Instructions to follow: Check every line of the data below for the word "nose". Copy the ones that have it.

Records drawn from a dataset:
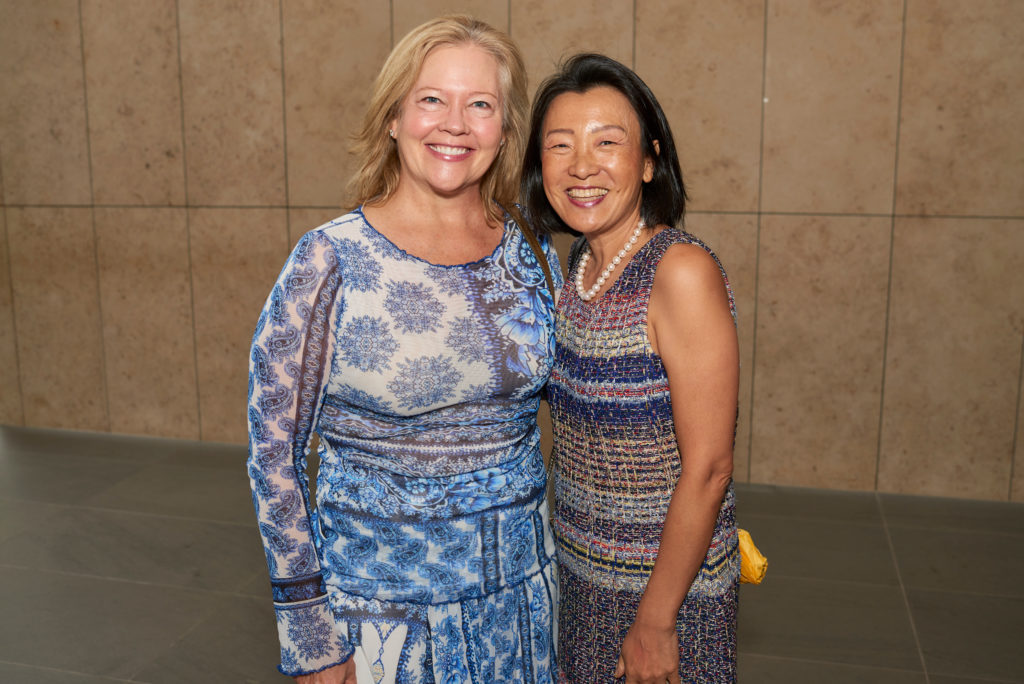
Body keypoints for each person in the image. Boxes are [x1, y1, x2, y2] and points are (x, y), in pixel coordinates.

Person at [246, 16, 561, 683]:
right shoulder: (329, 260)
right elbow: (275, 456)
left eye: (480, 104)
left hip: (522, 610)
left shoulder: (533, 250)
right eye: (431, 100)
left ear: (504, 131)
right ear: (393, 118)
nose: (455, 123)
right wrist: (311, 637)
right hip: (379, 620)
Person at [522, 53, 740, 683]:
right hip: (585, 574)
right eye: (559, 145)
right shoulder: (577, 267)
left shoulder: (680, 271)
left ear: (648, 162)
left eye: (606, 143)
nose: (581, 165)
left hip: (666, 586)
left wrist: (656, 620)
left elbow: (709, 468)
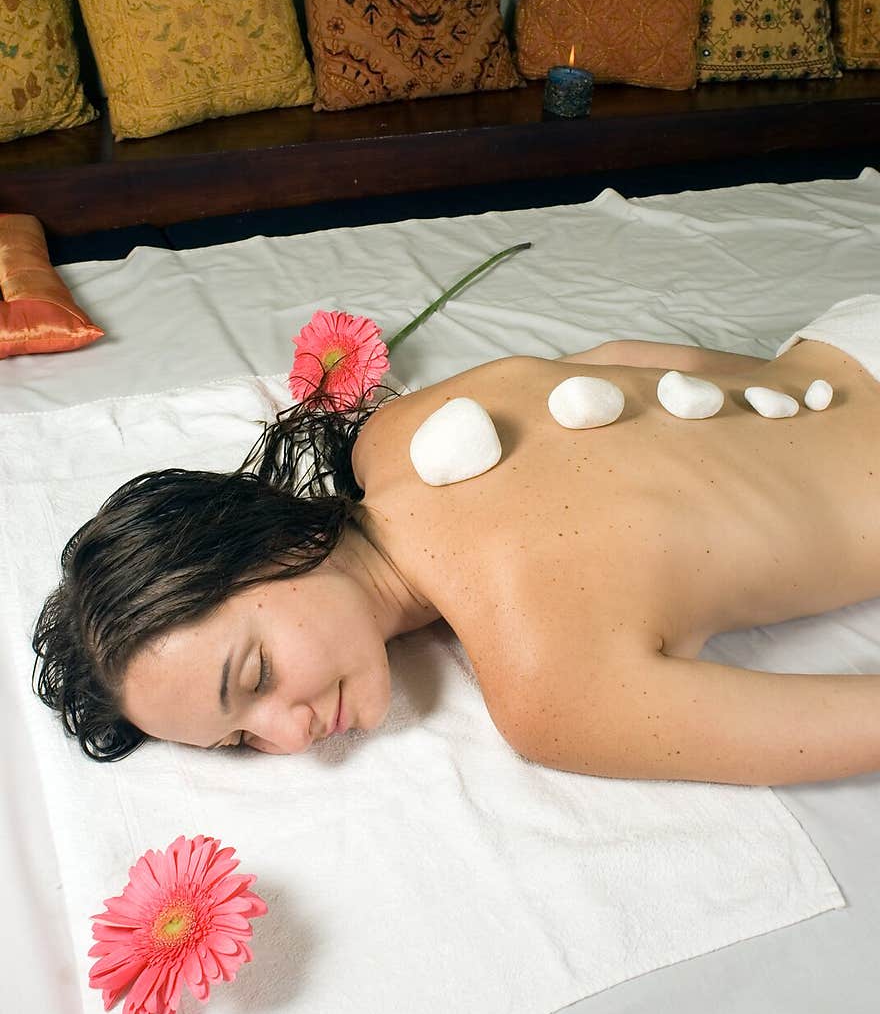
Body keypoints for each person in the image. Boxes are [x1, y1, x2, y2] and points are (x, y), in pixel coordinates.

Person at [32, 297, 880, 786]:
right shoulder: (395, 433)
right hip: (845, 337)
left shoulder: (547, 693)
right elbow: (640, 360)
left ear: (266, 550)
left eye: (254, 678)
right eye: (243, 741)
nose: (288, 738)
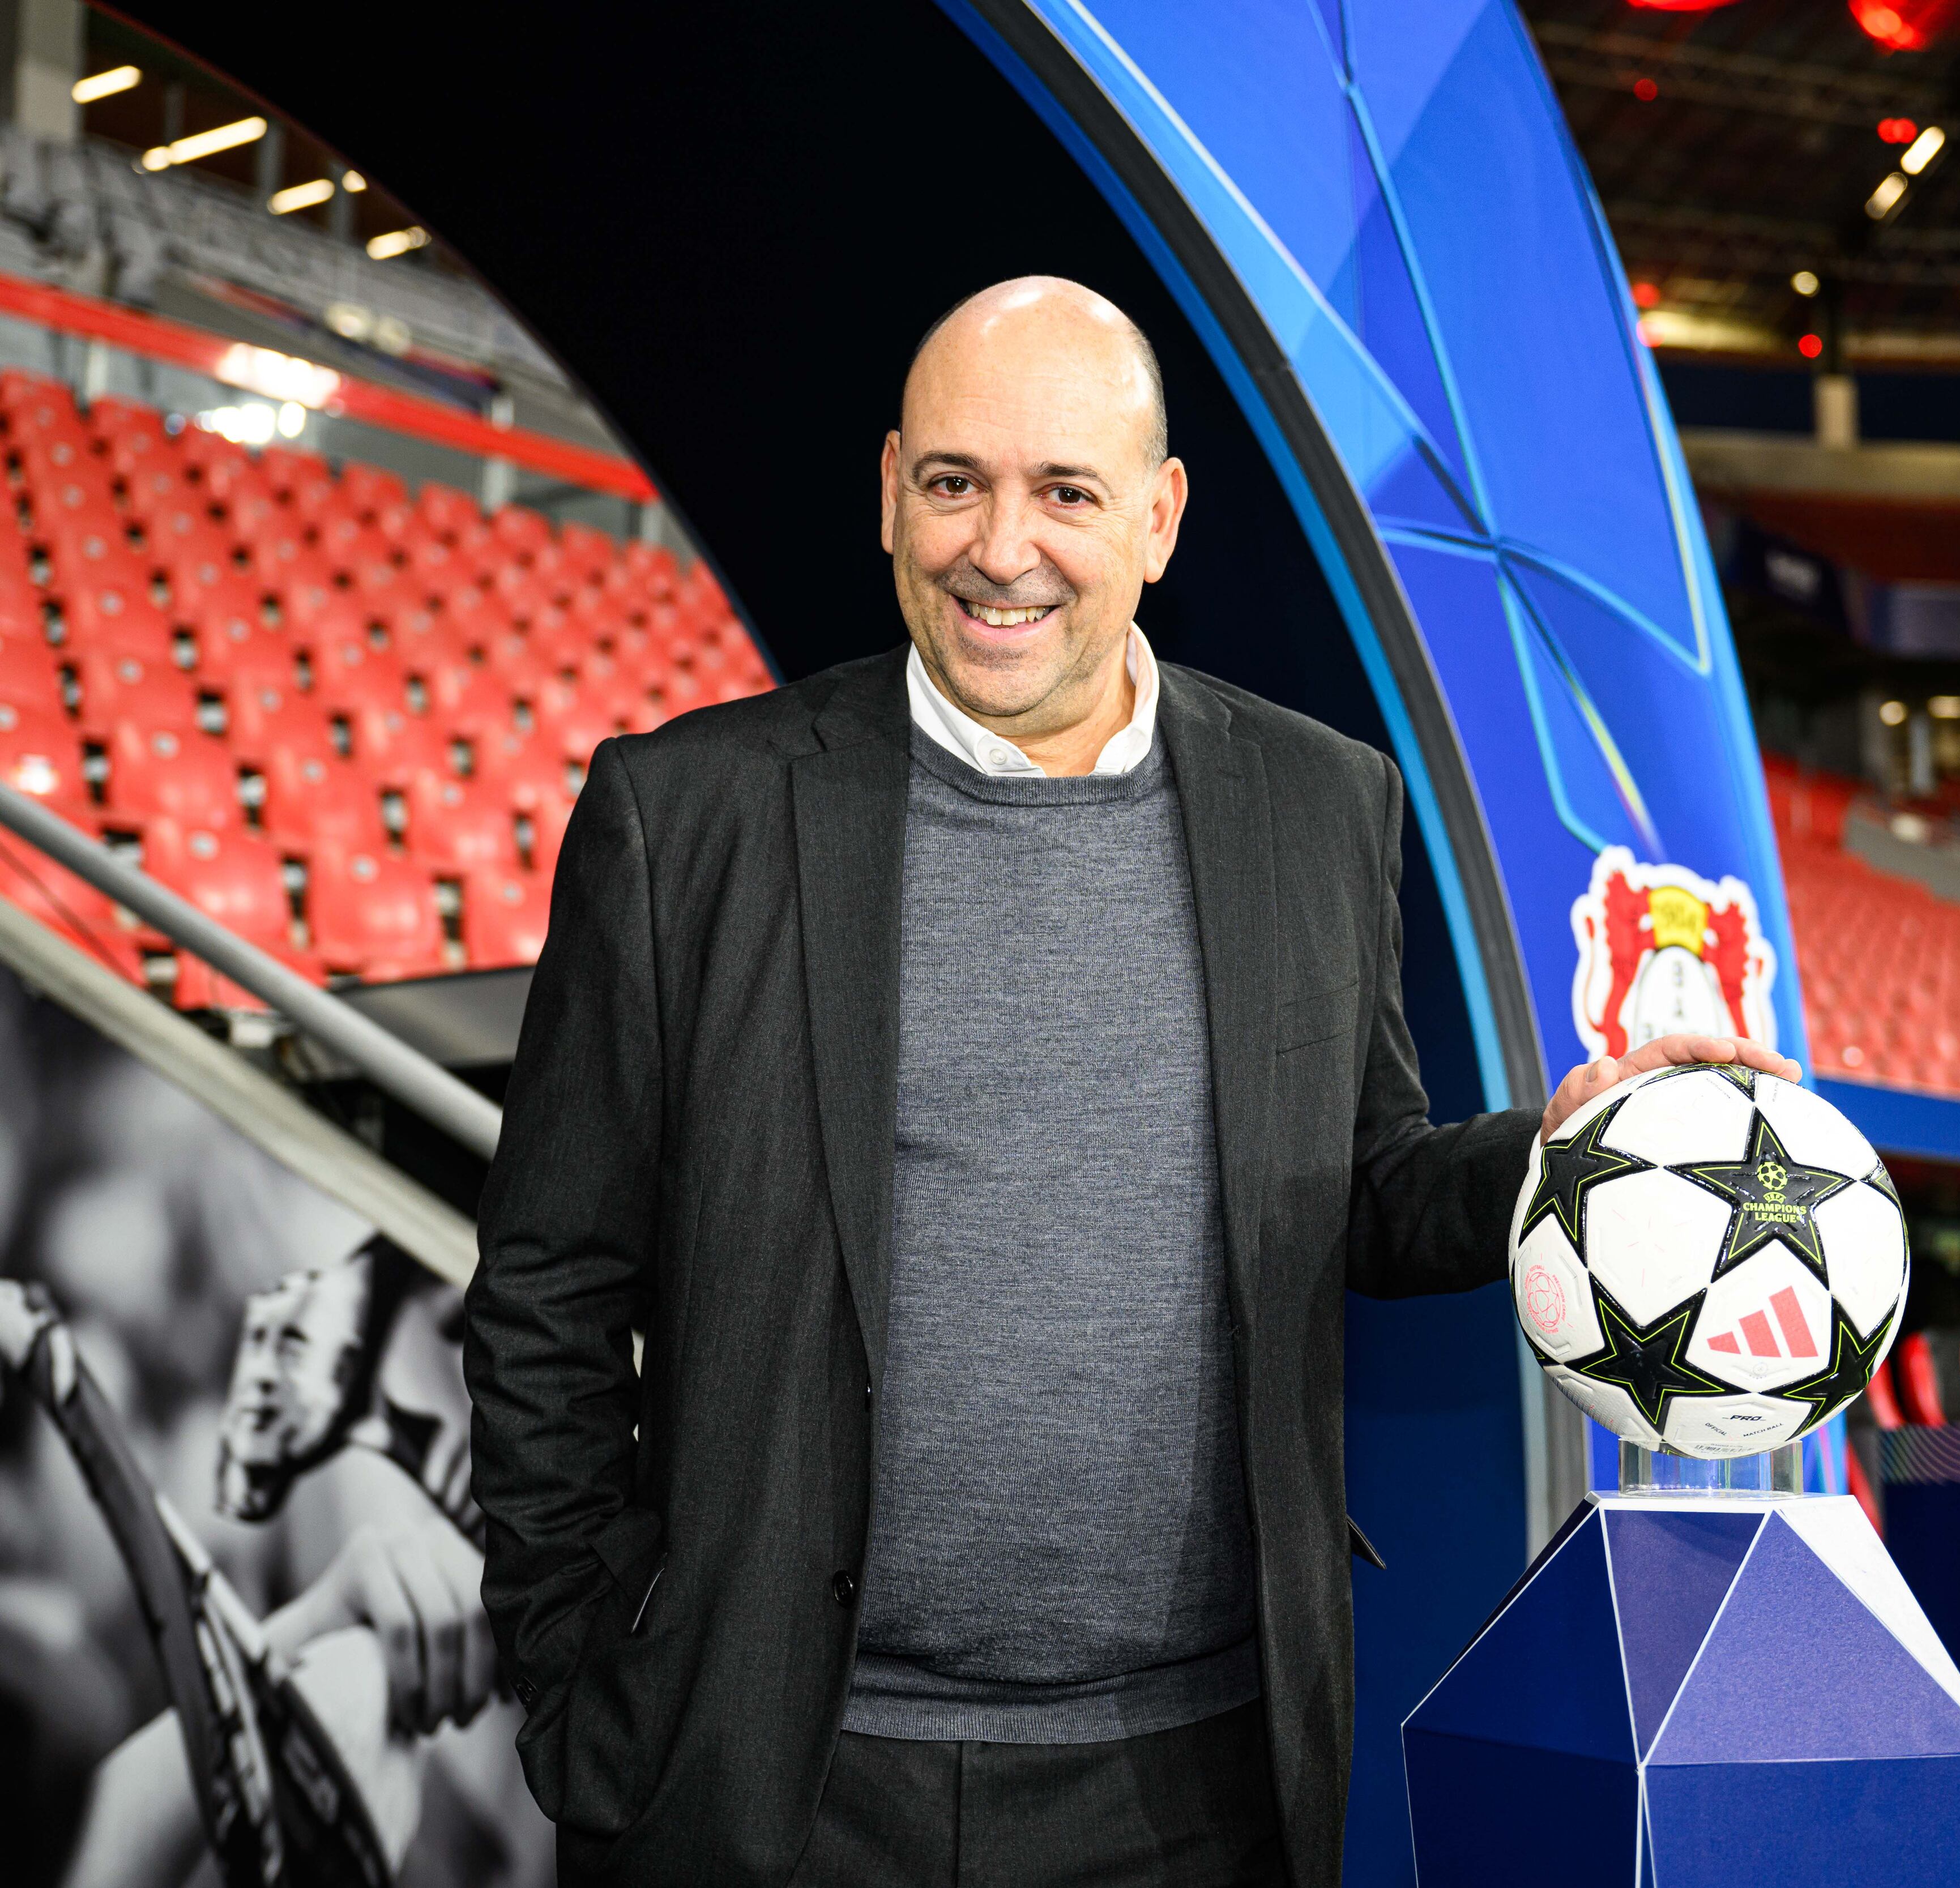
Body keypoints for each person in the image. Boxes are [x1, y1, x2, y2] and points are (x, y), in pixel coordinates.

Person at [464, 275, 1792, 1888]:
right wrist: (579, 1666)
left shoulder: (1321, 805)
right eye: (954, 483)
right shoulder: (690, 821)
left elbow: (1359, 1187)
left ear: (1159, 520)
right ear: (889, 491)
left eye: (1065, 493)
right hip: (776, 1784)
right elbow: (548, 1282)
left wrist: (1561, 1162)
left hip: (1192, 1787)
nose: (998, 547)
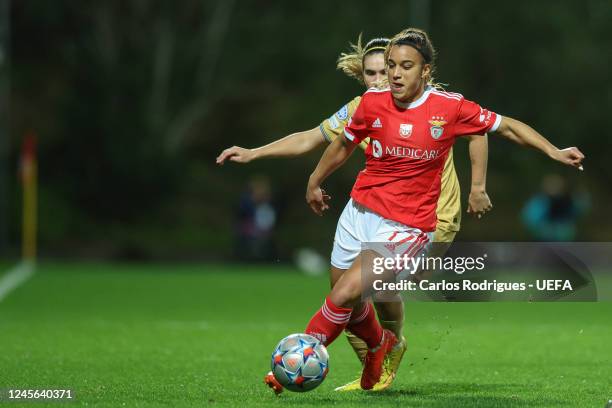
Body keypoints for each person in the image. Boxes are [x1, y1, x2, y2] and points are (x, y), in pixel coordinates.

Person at [302, 27, 585, 390]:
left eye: (406, 65)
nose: (396, 73)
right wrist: (315, 179)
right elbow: (343, 143)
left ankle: (300, 352)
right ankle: (379, 345)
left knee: (344, 296)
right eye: (391, 65)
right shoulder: (372, 102)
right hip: (359, 211)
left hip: (406, 226)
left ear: (425, 71)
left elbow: (506, 127)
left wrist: (552, 151)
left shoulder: (448, 107)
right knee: (350, 300)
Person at [216, 35, 491, 392]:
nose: (382, 79)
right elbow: (310, 138)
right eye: (372, 73)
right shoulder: (363, 106)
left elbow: (478, 128)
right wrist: (254, 152)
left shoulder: (426, 100)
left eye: (387, 69)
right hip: (378, 211)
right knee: (346, 291)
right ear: (362, 77)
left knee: (366, 289)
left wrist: (478, 186)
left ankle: (387, 349)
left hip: (432, 217)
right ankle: (376, 361)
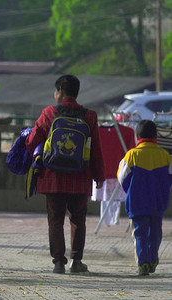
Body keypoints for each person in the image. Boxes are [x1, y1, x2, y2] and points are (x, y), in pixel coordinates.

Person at [25, 74, 105, 274]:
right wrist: (99, 176)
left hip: (53, 176)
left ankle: (59, 262)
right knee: (78, 219)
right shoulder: (90, 116)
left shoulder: (49, 113)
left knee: (55, 219)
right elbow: (96, 150)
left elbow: (32, 142)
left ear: (60, 90)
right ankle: (76, 262)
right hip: (81, 176)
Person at [117, 120, 172, 276]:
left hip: (137, 202)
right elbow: (170, 177)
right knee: (155, 232)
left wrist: (131, 190)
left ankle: (143, 263)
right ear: (156, 136)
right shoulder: (165, 155)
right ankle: (153, 258)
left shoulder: (132, 155)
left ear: (137, 136)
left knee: (139, 233)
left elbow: (121, 177)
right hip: (157, 201)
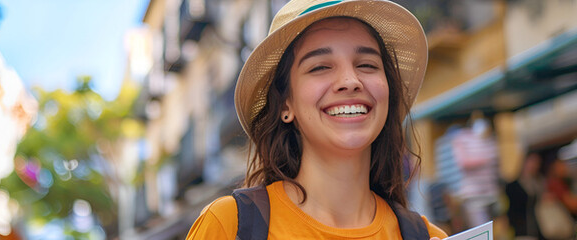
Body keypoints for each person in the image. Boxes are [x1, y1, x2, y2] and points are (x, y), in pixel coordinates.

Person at [185, 0, 447, 239]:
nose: (350, 81)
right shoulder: (228, 225)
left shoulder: (425, 235)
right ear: (285, 104)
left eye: (367, 64)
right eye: (320, 67)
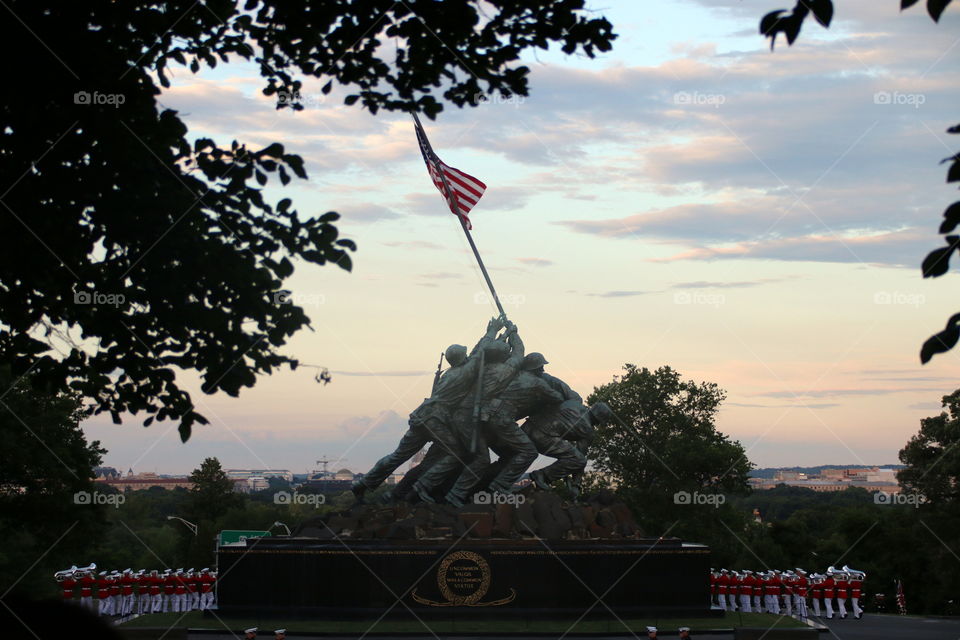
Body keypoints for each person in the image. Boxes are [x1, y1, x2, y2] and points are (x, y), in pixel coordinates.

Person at [353, 317, 503, 502]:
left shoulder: (451, 372)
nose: (467, 356)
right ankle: (423, 486)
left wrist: (490, 332)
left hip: (421, 415)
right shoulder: (464, 373)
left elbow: (474, 354)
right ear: (461, 358)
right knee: (457, 452)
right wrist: (492, 331)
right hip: (436, 419)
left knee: (398, 456)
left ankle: (362, 484)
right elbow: (479, 354)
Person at [411, 321, 527, 505]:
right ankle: (446, 492)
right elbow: (519, 352)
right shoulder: (505, 370)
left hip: (454, 416)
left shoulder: (475, 367)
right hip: (467, 419)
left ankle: (434, 488)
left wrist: (495, 332)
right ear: (505, 355)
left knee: (464, 455)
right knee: (480, 459)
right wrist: (513, 333)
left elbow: (477, 352)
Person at [524, 400, 612, 496]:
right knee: (579, 460)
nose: (597, 425)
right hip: (542, 437)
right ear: (598, 419)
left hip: (528, 426)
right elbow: (579, 459)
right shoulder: (588, 430)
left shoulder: (575, 404)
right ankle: (542, 475)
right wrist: (576, 484)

Exercise answer:
nose: (455, 123)
nose: (581, 165)
nose: (288, 738)
nose: (998, 547)
nose: (396, 73)
nose: (382, 79)
nose: (350, 81)
nose: (467, 356)
nose: (597, 425)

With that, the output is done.